THE COST OF VALLEY FEVER: HUMAN AND ECONOMIC

 

San Diego has sixth highest rate of valley fever in California; concerns voiced that Imperial County cases may be under-reported

By Janice Arenofsky

July 13, 2014 (San Diego)--More than 160 scientists, researchers and regional activists met in Phoenix on April 5th to learn about and exchange views on the human and economic costs of Coccidioidomycosis (valley fever). Due to recent national and local media coverage of the valley fever epidemic across the Southwest and formation of a Cocci Congressional Task Force headed by two U.S. House Republicans from California and Arizona-- Kevin McCarthy and David Schweikert--the 58th Annual Meeting of the Cocci Study Group brought together a historic number of attendees.

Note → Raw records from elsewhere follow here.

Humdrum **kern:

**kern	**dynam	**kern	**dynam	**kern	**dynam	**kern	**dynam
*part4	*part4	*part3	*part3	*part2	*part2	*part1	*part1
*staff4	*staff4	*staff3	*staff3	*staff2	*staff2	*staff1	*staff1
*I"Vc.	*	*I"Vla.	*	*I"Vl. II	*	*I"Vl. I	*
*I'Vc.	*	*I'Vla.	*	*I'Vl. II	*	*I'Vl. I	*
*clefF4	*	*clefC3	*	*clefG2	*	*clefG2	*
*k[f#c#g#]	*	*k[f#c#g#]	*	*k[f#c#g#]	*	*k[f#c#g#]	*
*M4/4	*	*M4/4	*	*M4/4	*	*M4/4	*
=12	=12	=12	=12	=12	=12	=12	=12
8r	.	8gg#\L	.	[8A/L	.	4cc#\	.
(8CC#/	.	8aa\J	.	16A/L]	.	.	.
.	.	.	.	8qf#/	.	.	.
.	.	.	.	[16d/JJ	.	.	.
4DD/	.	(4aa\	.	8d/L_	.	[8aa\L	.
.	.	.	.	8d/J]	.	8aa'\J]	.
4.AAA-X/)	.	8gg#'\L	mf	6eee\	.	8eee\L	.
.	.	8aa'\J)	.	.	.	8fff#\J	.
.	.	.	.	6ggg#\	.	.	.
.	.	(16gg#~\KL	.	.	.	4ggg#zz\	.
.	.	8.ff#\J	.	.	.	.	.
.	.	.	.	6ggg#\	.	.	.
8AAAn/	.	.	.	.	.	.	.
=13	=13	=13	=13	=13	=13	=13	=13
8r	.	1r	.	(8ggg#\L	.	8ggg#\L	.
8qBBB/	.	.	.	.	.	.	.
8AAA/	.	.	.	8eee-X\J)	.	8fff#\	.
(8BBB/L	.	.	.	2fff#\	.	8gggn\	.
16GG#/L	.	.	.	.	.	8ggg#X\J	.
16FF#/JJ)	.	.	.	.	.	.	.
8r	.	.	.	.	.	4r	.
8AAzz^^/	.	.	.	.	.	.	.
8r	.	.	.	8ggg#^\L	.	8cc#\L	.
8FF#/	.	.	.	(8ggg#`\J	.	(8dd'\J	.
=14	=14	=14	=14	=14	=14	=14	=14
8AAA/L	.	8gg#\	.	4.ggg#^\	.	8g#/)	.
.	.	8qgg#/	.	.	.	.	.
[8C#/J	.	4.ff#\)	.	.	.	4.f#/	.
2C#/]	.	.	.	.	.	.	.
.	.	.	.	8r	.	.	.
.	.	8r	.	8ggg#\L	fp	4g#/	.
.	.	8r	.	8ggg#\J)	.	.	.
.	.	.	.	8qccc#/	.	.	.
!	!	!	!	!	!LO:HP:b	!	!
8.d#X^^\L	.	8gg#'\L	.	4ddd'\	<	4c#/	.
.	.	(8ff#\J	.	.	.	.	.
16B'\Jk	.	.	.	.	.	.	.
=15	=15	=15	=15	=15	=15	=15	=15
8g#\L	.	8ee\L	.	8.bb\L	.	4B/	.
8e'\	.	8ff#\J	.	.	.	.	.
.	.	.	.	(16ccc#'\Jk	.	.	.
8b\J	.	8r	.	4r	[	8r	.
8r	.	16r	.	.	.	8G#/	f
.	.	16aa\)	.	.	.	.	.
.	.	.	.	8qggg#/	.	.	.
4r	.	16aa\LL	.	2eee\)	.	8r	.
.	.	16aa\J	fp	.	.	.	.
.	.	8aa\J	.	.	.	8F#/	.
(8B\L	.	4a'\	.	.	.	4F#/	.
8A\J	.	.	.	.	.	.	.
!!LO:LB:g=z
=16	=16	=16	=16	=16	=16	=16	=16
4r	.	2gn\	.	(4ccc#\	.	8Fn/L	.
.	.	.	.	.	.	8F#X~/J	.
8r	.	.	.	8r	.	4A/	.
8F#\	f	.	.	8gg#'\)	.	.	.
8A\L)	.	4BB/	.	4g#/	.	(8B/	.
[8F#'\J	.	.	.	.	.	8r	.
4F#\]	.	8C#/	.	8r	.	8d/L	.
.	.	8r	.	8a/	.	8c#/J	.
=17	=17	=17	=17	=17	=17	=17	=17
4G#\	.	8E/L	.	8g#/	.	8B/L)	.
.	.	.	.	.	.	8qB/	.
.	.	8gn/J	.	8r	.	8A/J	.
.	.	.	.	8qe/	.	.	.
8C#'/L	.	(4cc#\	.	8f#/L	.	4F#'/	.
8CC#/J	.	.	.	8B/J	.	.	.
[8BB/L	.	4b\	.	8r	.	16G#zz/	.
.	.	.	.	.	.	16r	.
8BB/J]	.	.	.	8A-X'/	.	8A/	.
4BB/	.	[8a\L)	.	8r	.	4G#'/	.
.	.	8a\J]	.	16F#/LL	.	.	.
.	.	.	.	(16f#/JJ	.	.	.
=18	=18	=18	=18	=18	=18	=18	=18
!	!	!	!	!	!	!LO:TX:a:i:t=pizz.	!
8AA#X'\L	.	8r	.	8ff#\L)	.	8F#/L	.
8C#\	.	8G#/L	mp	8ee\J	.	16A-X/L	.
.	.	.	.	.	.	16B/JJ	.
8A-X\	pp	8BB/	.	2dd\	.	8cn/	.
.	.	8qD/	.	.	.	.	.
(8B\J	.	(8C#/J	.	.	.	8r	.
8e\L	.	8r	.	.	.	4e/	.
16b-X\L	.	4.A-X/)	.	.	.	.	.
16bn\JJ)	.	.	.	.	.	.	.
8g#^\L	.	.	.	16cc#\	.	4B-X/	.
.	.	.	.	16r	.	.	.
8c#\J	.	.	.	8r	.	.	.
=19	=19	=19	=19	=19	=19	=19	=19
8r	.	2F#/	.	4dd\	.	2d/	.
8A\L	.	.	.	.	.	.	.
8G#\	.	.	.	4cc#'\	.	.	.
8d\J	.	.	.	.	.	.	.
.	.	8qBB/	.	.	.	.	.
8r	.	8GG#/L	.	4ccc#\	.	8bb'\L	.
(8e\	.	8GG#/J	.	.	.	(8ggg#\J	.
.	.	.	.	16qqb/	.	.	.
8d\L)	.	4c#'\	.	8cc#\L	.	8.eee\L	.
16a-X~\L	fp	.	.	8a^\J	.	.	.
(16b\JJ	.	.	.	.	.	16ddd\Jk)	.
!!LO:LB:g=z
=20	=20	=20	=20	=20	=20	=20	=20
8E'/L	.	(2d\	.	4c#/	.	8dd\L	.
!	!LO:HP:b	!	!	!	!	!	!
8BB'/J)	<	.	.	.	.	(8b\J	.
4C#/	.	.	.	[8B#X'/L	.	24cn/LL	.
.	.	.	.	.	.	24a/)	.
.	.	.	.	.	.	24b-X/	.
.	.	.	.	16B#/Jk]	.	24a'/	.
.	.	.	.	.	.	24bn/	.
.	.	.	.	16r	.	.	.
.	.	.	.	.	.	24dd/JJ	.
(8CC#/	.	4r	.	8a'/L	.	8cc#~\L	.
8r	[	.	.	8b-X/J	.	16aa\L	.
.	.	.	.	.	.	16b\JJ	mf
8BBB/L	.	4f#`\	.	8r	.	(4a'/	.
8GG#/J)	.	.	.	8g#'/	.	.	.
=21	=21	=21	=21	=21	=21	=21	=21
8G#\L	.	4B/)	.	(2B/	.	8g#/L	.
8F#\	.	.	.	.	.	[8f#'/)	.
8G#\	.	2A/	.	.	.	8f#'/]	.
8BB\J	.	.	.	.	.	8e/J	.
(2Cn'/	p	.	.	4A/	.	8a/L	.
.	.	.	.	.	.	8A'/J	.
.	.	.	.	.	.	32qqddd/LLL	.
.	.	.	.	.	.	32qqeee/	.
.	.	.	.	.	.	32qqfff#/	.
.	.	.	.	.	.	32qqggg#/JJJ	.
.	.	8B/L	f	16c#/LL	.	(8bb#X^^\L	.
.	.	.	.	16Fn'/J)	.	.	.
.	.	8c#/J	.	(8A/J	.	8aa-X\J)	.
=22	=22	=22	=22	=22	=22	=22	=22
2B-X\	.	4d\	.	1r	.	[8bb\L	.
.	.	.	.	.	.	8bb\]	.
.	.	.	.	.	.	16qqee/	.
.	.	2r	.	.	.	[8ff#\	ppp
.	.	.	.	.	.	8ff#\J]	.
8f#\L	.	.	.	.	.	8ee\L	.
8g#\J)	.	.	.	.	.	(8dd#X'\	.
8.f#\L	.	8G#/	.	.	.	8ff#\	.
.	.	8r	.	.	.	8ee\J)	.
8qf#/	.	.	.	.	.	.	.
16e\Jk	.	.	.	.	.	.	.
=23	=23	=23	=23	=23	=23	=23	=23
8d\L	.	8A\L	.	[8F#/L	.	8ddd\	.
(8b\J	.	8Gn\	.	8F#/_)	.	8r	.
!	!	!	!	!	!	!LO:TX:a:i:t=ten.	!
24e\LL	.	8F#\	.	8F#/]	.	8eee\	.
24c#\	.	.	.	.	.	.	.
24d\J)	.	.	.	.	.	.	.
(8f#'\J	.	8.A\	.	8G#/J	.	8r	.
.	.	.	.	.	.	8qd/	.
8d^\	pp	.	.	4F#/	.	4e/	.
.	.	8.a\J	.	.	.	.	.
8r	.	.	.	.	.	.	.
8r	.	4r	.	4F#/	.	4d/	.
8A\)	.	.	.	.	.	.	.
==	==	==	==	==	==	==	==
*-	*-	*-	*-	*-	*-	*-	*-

Keynote speaker Steven Holland, MD, deputy director for intramural clinical research at the National Institutes of Health, spoke about human DNA mutations that leave a percentage of people especially vulnerable to valley fever, mycobacterial disease and Job’s Syndrome (immune-mediated disease). Holland concluded that in certain extreme cases of cocci, bone marrow transplants should be considered. He anticipates receiving more referrals of seriously ill cocci patients from Arizona and California physicians.